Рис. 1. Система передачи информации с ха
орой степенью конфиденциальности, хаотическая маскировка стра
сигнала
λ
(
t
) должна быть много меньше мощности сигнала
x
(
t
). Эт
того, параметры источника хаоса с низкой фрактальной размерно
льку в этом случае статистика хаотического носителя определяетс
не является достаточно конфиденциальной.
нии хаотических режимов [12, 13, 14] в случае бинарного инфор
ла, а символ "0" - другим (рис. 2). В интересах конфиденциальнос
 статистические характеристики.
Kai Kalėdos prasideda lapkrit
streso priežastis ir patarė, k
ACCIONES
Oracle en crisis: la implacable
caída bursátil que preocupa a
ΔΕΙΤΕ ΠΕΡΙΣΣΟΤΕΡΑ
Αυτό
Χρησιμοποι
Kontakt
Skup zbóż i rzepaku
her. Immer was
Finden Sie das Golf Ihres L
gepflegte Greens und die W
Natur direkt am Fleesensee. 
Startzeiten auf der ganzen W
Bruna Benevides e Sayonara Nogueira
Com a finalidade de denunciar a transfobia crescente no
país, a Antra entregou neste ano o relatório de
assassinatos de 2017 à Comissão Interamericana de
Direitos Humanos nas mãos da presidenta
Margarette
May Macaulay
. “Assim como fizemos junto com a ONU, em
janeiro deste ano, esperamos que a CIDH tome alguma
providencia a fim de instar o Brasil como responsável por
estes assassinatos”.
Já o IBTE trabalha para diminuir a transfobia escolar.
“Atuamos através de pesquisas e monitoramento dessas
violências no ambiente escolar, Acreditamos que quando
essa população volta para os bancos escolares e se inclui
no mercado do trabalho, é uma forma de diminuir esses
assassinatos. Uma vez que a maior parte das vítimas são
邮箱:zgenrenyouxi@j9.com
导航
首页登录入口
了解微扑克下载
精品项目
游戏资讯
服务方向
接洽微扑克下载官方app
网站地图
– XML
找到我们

━━━━━━━━━━

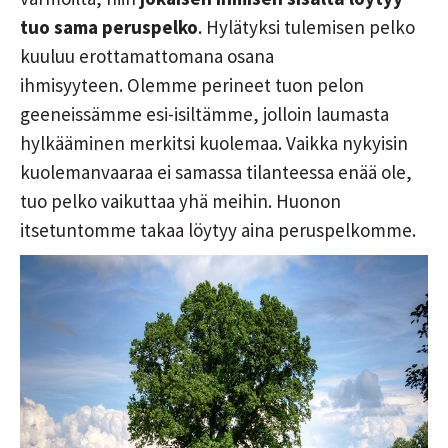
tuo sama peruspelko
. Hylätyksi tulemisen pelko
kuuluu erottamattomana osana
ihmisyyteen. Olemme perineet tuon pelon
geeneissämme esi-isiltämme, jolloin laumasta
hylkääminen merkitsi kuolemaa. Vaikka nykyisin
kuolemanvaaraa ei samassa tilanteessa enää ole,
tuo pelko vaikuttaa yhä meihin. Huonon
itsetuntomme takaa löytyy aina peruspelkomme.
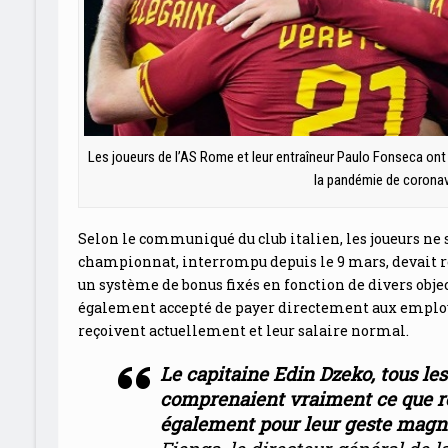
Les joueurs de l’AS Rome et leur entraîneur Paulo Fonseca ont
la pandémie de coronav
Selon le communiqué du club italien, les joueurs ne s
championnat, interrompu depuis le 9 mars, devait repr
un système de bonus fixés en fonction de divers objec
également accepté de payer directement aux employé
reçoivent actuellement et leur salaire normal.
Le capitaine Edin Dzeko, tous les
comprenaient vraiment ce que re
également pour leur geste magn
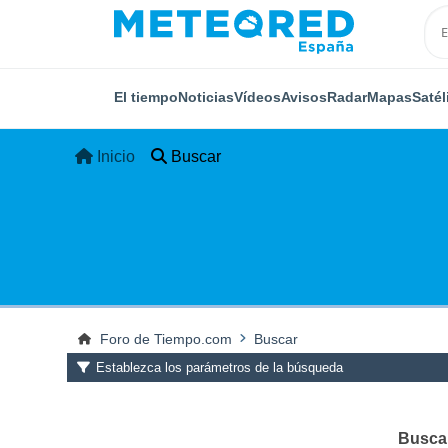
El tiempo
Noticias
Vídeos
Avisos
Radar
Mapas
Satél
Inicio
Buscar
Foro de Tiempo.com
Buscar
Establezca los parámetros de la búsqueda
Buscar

━━━━━━━━━━

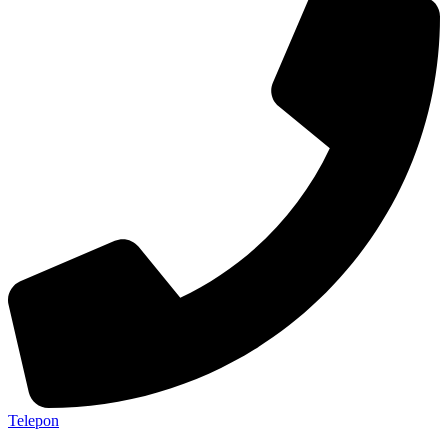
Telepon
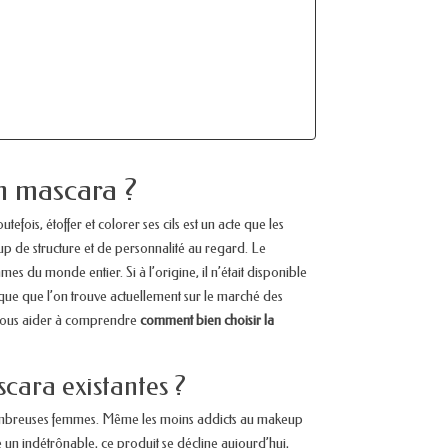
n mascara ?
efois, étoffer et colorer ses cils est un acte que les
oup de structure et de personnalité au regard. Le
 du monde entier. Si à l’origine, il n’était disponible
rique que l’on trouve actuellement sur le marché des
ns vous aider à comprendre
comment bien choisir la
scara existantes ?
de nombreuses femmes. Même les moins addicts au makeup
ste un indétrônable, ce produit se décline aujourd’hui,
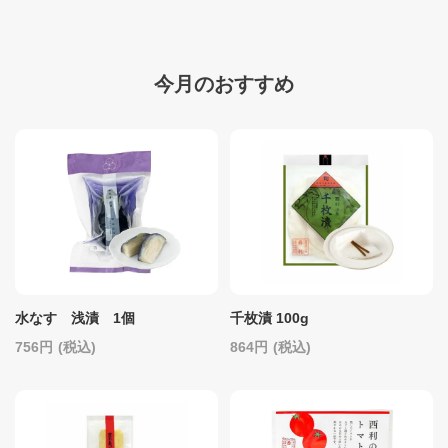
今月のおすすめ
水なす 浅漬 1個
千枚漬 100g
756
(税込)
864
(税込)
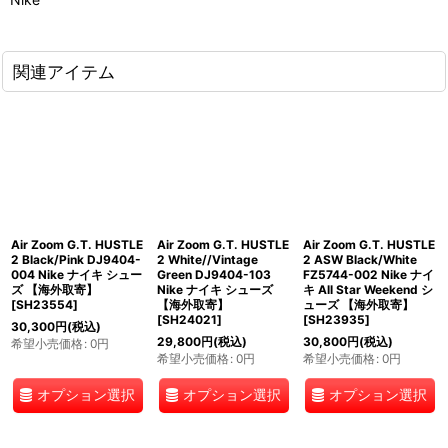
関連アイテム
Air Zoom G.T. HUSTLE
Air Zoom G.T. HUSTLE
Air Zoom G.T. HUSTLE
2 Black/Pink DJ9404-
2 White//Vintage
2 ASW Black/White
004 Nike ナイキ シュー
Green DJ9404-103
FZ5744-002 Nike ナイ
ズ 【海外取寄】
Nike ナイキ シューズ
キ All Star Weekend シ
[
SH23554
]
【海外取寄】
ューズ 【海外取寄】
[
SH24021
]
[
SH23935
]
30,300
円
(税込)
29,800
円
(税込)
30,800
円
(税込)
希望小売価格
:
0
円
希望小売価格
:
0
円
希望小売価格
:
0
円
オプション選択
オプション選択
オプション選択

━━━━━━━━━━

### Assignment:
Where a line above holds the string "transfobia", copy that line.

### Response to the task:
Com a finalidade de denunciar a transfobia crescente no
Já o IBTE trabalha para diminuir a transfobia escolar.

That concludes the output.